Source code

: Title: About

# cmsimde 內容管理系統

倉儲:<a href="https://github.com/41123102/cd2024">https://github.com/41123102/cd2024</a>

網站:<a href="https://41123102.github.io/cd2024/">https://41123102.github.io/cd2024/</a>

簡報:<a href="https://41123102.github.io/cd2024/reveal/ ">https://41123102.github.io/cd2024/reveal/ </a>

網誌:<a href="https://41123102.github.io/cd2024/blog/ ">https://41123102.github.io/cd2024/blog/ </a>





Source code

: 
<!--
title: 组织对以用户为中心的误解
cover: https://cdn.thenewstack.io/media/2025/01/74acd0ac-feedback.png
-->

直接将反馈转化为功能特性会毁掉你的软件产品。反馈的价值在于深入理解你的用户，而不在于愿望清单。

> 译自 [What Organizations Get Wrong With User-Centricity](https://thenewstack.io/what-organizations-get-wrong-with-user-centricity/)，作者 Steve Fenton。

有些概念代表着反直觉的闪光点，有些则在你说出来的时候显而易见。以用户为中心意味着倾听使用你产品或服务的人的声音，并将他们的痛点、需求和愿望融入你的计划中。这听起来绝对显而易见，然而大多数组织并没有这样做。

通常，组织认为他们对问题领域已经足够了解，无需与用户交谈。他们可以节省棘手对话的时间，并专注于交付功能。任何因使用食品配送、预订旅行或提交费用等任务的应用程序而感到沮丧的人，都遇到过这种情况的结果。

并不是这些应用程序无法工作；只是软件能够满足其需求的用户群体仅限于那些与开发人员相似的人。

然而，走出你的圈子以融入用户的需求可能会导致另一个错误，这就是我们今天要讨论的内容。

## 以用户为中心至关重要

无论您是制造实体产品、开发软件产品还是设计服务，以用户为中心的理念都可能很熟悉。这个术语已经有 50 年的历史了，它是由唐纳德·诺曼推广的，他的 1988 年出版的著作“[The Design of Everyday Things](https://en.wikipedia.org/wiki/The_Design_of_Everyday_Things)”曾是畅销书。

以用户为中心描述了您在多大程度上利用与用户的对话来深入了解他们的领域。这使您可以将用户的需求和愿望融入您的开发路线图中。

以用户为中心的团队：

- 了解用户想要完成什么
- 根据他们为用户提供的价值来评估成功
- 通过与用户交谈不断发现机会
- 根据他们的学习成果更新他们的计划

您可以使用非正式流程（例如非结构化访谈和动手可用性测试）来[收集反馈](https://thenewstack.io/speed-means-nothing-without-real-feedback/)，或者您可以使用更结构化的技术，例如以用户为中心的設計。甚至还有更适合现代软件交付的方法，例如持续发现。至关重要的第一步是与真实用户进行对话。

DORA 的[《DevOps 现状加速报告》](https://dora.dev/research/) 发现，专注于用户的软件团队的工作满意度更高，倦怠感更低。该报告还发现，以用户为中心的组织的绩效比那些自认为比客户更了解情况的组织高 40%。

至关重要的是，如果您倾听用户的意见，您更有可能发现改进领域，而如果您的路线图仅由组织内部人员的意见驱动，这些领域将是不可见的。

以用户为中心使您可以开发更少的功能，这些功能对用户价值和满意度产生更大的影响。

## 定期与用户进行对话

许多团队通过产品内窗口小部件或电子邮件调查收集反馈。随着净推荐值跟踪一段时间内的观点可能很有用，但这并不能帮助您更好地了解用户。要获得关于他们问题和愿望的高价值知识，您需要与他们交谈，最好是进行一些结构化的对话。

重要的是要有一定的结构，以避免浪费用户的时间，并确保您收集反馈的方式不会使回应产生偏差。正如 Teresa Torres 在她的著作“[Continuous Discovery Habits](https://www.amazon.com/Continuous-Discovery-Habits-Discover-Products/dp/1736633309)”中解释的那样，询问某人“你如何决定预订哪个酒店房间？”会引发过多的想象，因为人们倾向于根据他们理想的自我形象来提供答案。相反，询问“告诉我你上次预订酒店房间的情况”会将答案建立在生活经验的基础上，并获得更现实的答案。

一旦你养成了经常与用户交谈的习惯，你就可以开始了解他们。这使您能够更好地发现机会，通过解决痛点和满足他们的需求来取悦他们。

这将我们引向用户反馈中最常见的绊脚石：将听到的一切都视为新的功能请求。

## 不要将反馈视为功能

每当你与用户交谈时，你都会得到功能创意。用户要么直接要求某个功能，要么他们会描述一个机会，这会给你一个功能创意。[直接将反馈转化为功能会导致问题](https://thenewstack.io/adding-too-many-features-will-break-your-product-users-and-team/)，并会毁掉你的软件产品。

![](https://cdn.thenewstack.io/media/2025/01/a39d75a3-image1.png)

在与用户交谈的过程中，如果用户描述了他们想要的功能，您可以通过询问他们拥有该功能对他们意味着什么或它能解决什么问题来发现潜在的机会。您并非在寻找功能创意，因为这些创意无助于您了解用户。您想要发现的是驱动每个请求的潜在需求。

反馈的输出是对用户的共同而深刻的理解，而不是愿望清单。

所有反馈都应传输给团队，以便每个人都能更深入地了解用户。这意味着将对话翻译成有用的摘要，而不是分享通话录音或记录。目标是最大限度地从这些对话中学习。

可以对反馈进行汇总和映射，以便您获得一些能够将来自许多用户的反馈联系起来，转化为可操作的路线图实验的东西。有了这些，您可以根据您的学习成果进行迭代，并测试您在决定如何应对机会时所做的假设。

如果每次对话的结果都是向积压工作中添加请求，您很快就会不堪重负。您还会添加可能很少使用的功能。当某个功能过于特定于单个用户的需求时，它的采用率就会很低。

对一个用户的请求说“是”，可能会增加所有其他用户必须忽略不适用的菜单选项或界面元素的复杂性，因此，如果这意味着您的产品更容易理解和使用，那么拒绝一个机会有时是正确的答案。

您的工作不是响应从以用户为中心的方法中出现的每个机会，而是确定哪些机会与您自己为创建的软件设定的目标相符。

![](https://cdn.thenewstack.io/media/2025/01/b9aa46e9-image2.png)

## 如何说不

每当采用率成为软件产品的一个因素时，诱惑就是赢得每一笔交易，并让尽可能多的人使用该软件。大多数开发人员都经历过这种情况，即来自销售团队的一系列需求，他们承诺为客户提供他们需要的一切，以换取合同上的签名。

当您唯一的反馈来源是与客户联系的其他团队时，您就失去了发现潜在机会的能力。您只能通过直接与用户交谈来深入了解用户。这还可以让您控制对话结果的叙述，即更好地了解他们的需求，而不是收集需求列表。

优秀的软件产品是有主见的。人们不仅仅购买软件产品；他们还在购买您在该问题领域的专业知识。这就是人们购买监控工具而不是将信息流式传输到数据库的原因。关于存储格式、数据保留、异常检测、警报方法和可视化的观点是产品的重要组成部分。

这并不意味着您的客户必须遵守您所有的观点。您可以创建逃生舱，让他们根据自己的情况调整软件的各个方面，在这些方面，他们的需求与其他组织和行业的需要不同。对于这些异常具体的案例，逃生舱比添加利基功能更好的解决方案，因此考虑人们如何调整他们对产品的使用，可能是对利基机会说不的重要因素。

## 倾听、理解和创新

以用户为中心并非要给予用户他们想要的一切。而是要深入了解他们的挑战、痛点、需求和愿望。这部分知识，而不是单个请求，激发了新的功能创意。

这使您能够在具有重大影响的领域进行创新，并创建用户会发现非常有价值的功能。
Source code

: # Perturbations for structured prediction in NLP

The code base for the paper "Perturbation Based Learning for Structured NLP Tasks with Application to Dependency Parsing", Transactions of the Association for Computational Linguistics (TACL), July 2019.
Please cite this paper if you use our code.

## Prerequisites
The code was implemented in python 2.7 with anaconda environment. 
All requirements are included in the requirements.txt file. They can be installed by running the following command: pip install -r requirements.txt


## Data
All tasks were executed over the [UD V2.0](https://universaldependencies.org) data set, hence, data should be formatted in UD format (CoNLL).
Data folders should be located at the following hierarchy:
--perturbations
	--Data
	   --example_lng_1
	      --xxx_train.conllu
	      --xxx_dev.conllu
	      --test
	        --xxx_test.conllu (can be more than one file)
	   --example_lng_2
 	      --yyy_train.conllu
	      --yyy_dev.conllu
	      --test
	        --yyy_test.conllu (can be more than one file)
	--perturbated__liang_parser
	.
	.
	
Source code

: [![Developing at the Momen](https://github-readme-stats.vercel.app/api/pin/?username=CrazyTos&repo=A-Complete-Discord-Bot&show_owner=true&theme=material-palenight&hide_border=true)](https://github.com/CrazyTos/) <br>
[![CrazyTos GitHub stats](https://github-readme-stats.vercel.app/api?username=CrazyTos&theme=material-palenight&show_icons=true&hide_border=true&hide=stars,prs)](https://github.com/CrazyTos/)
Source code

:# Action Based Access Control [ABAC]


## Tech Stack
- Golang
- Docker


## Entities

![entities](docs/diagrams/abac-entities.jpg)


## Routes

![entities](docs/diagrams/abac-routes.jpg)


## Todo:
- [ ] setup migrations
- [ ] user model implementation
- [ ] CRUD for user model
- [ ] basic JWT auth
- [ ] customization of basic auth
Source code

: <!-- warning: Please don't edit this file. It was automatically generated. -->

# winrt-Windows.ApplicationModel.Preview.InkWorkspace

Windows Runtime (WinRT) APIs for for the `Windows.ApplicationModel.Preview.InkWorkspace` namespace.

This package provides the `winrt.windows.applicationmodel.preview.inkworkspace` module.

-*-*-

WHAT YOU HAVE TO DO: The reply should hold only the lines of the listing above starting at the line containing "每当你与用户交谈时，你都会得" and ending at the line containing "当您唯一的反馈来源是与客户联", exactly as written.

RESPONSE TO THIS TASK:
每当你与用户交谈时，你都会得到功能创意。用户要么直接要求某个功能，要么他们会描述一个机会，这会给你一个功能创意。[直接将反馈转化为功能会导致问题](https://thenewstack.io/adding-too-many-features-will-break-your-product-users-and-team/)，并会毁掉你的软件产品。

![](https://cdn.thenewstack.io/media/2025/01/a39d75a3-image1.png)

在与用户交谈的过程中，如果用户描述了他们想要的功能，您可以通过询问他们拥有该功能对他们意味着什么或它能解决什么问题来发现潜在的机会。您并非在寻找功能创意，因为这些创意无助于您了解用户。您想要发现的是驱动每个请求的潜在需求。

反馈的输出是对用户的共同而深刻的理解，而不是愿望清单。

所有反馈都应传输给团队，以便每个人都能更深入地了解用户。这意味着将对话翻译成有用的摘要，而不是分享通话录音或记录。目标是最大限度地从这些对话中学习。

可以对反馈进行汇总和映射，以便您获得一些能够将来自许多用户的反馈联系起来，转化为可操作的路线图实验的东西。有了这些，您可以根据您的学习成果进行迭代，并测试您在决定如何应对机会时所做的假设。

如果每次对话的结果都是向积压工作中添加请求，您很快就会不堪重负。您还会添加可能很少使用的功能。当某个功能过于特定于单个用户的需求时，它的采用率就会很低。

对一个用户的请求说“是”，可能会增加所有其他用户必须忽略不适用的菜单选项或界面元素的复杂性，因此，如果这意味着您的产品更容易理解和使用，那么拒绝一个机会有时是正确的答案。

您的工作不是响应从以用户为中心的方法中出现的每个机会，而是确定哪些机会与您自己为创建的软件设定的目标相符。

![](https://cdn.thenewstack.io/media/2025/01/b9aa46e9-image2.png)

## 如何说不

每当采用率成为软件产品的一个因素时，诱惑就是赢得每一笔交易，并让尽可能多的人使用该软件。大多数开发人员都经历过这种情况，即来自销售团队的一系列需求，他们承诺为客户提供他们需要的一切，以换取合同上的签名。

当您唯一的反馈来源是与客户联系的其他团队时，您就失去了发现潜在机会的能力。您只能通过直接与用户交谈来深入了解用户。这还可以让您控制对话结果的叙述，即更好地了解他们的需求，而不是收集需求列表。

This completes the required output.